▸ Stated problem:
Copy every line of each item below without changing a single word or letter.

▸ Task inputs:
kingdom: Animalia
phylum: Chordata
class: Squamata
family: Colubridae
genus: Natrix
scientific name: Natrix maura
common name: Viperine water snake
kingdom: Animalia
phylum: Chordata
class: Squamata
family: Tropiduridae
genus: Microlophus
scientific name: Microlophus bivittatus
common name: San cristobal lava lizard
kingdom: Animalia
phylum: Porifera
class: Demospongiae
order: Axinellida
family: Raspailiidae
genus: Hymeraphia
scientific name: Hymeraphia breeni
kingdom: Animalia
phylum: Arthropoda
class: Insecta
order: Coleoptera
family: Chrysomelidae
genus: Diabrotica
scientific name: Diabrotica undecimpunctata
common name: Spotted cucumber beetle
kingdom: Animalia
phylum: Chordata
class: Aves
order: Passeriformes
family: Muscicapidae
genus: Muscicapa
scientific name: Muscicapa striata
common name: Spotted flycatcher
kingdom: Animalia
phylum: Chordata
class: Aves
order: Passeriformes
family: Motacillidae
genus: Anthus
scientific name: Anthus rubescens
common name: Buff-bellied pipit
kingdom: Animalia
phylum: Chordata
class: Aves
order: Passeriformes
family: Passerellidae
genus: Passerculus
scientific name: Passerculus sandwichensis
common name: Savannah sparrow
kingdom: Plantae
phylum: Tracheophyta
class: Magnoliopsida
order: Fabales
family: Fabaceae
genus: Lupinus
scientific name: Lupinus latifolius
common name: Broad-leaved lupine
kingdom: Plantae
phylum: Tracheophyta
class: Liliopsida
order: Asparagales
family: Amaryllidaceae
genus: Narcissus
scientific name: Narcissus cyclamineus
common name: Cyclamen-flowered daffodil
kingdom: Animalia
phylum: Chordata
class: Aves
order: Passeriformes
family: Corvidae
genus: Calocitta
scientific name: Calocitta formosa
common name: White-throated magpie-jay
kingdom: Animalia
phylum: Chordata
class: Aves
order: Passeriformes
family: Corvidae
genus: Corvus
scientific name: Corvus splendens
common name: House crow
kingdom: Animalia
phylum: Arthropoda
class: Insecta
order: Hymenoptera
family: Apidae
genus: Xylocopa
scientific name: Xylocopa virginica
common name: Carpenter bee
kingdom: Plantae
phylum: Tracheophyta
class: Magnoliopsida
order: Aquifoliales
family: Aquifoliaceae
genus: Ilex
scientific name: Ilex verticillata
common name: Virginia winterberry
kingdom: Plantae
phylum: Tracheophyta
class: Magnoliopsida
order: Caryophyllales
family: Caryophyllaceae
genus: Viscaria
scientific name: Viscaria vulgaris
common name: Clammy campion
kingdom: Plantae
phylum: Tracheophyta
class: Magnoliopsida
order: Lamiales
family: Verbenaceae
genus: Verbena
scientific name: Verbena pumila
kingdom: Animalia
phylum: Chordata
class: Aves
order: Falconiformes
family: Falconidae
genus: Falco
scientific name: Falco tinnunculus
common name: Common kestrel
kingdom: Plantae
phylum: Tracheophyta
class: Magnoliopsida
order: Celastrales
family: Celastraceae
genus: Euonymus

▸ Correct output:
kingdom: Animalia
phylum: Chordata
class: Squamata
family: Colubridae
genus: Natrix
scientific name: Natrix maura
common name: Viperine water snake
kingdom: Animalia
phylum: Chordata
class: Squamata
family: Tropiduridae
genus: Microlophus
scientific name: Microlophus bivittatus
common name: San cristobal lava lizard
kingdom: Animalia
phylum: Porifera
class: Demospongiae
order: Axinellida
family: Raspailiidae
genus: Hymeraphia
scientific name: Hymeraphia breeni
kingdom: Animalia
phylum: Arthropoda
class: Insecta
order: Coleoptera
family: Chrysomelidae
genus: Diabrotica
scientific name: Diabrotica undecimpunctata
common name: Spotted cucumber beetle
kingdom: Animalia
phylum: Chordata
class: Aves
order: Passeriformes
family: Muscicapidae
genus: Muscicapa
scientific name: Muscicapa striata
common name: Spotted flycatcher
kingdom: Animalia
phylum: Chordata
class: Aves
order: Passeriformes
family: Motacillidae
genus: Anthus
scientific name: Anthus rubescens
common name: Buff-bellied pipit
kingdom: Animalia
phylum: Chordata
class: Aves
order: Passeriformes
family: Passerellidae
genus: Passerculus
scientific name: Passerculus sandwichensis
common name: Savannah sparrow
kingdom: Plantae
phylum: Tracheophyta
class: Magnoliopsida
order: Fabales
family: Fabaceae
genus: Lupinus
scientific name: Lupinus latifolius
common name: Broad-leaved lupine
kingdom: Plantae
phylum: Tracheophyta
class: Liliopsida
order: Asparagales
family: Amaryllidaceae
genus: Narcissus
scientific name: Narcissus cyclamineus
common name: Cyclamen-flowered daffodil
kingdom: Animalia
phylum: Chordata
class: Aves
order: Passeriformes
family: Corvidae
genus: Calocitta
scientific name: Calocitta formosa
common name: White-throated magpie-jay
kingdom: Animalia
phylum: Chordata
class: Aves
order: Passeriformes
family: Corvidae
genus: Corvus
scientific name: Corvus splendens
common name: House crow
kingdom: Animalia
phylum: Arthropoda
class: Insecta
order: Hymenoptera
family: Apidae
genus: Xylocopa
scientific name: Xylocopa virginica
common name: Carpenter bee
kingdom: Plantae
phylum: Tracheophyta
class: Magnoliopsida
order: Aquifoliales
family: Aquifoliaceae
genus: Ilex
scientific name: Ilex verticillata
common name: Virginia winterberry
kingdom: Plantae
phylum: Tracheophyta
class: Magnoliopsida
order: Caryophyllales
family: Caryophyllaceae
genus: Viscaria
scientific name: Viscaria vulgaris
common name: Clammy campion
kingdom: Plantae
phylum: Tracheophyta
class: Magnoliopsida
order: Lamiales
family: Verbenaceae
genus: Verbena
scientific name: Verbena pumila
kingdom: Animalia
phylum: Chordata
class: Aves
order: Falconiformes
family: Falconidae
genus: Falco
scientific name: Falco tinnunculus
common name: Common kestrel
kingdom: Plantae
phylum: Tracheophyta
class: Magnoliopsida
order: Celastrales
family: Celastraceae
genus: Euonymus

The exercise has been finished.